Records from a data source:

● ● ● ● ● ● ●

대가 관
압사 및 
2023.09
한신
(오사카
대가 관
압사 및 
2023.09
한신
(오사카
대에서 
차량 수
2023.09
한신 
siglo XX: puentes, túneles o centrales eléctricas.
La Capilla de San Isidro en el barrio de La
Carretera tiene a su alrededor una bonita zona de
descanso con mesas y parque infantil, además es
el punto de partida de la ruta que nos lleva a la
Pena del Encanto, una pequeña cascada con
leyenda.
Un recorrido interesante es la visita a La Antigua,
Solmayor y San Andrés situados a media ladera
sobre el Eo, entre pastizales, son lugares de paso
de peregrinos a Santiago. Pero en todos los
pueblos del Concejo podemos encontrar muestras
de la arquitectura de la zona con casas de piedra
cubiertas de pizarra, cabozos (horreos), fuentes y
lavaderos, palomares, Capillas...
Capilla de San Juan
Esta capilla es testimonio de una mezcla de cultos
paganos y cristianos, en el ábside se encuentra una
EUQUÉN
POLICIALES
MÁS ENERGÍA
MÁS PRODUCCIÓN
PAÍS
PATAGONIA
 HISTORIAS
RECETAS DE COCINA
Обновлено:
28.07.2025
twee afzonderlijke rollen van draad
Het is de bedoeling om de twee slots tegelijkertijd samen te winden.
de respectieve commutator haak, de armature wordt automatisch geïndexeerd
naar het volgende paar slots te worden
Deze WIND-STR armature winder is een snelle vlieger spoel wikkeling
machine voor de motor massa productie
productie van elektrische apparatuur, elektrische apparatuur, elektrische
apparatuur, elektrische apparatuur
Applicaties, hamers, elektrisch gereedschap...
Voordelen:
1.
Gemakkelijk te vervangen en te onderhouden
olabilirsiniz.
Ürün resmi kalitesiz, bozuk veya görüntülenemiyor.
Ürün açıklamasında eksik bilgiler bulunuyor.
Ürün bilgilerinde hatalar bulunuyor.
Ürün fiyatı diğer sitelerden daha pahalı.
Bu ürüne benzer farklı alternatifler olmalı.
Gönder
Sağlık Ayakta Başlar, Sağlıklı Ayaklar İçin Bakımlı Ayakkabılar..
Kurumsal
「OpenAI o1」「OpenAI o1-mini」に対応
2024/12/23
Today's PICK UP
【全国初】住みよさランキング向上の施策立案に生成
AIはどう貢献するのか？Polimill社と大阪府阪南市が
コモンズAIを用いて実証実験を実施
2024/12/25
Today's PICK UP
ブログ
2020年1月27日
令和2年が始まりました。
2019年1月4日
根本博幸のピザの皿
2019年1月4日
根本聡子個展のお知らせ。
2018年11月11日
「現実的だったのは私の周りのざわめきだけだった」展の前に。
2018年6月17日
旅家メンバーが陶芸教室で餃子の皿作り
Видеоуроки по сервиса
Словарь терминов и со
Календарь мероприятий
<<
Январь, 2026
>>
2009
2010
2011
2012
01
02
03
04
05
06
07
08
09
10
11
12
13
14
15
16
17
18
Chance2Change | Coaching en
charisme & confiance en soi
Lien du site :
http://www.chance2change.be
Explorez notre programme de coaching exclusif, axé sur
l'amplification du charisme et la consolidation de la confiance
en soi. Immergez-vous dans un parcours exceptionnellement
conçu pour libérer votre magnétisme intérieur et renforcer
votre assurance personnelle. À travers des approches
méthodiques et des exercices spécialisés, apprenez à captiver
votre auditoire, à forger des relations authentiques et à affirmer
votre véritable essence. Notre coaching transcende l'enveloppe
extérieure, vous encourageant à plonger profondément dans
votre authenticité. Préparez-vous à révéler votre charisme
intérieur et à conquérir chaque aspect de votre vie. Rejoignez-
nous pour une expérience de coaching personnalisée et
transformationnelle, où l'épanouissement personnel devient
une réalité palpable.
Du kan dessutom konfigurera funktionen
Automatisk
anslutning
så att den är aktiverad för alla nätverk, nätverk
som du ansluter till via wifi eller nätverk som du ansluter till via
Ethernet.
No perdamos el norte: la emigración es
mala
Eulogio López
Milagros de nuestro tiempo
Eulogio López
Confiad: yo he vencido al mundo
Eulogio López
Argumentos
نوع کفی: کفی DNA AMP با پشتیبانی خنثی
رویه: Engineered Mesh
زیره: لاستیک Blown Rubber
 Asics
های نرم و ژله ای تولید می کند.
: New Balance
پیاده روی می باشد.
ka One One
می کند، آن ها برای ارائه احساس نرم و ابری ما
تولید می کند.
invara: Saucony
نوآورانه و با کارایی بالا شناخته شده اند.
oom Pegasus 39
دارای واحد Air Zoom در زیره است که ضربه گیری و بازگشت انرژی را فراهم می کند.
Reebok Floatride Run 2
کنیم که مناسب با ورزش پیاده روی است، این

● ● ● ● ● ● ●

What the task requires: Please render the lines starting at the beginning of the records and ending at the line that contains "MÁS ENERGÍA" as a Markdown table with columns Row and Line, leaving out blank lines.

Problem solution:
| Row | Line |
|---|---|
| 1 | 대가 관 |
| 2 | 압사 및  |
| 3 | 2023.09 |
| 4 | 한신 |
| 5 | (오사카 |
| 6 | 대가 관 |
| 7 | 압사 및  |
| 8 | 2023.09 |
| 9 | 한신 |
| 10 | (오사카 |
| 11 | 대에서  |
| 12 | 차량 수 |
| 13 | 2023.09 |
| 14 | 한신  |
| 15 | siglo XX: puentes, túneles o centrales eléctricas. |
| 16 | La Capilla de San Isidro en el barrio de La |
| 17 | Carretera tiene a su alrededor una bonita zona de |
| 18 | descanso con mesas y parque infantil, además es |
| 19 | el punto de partida de la ruta que nos lleva a la |
| 20 | Pena del Encanto, una pequeña cascada con |
| 21 | leyenda. |
| 22 | Un recorrido interesante es la visita a La Antigua, |
| 23 | Solmayor y San Andrés situados a media ladera |
| 24 | sobre el Eo, entre pastizales, son lugares de paso |
| 25 | de peregrinos a Santiago. Pero en todos los |
| 26 | pueblos del Concejo podemos encontrar muestras |
| 27 | de la arquitectura de la zona con casas de piedra |
| 28 | cubiertas de pizarra, cabozos (horreos), fuentes y |
| 29 | lavaderos, palomares, Capillas... |
| 30 | Capilla de San Juan |
| 31 | Esta capilla es testimonio de una mezcla de cultos |
| 32 | paganos y cristianos, en el ábside se encuentra una |
| 33 | EUQUÉN |
| 34 | POLICIALES |
| 35 | MÁS ENERGÍA |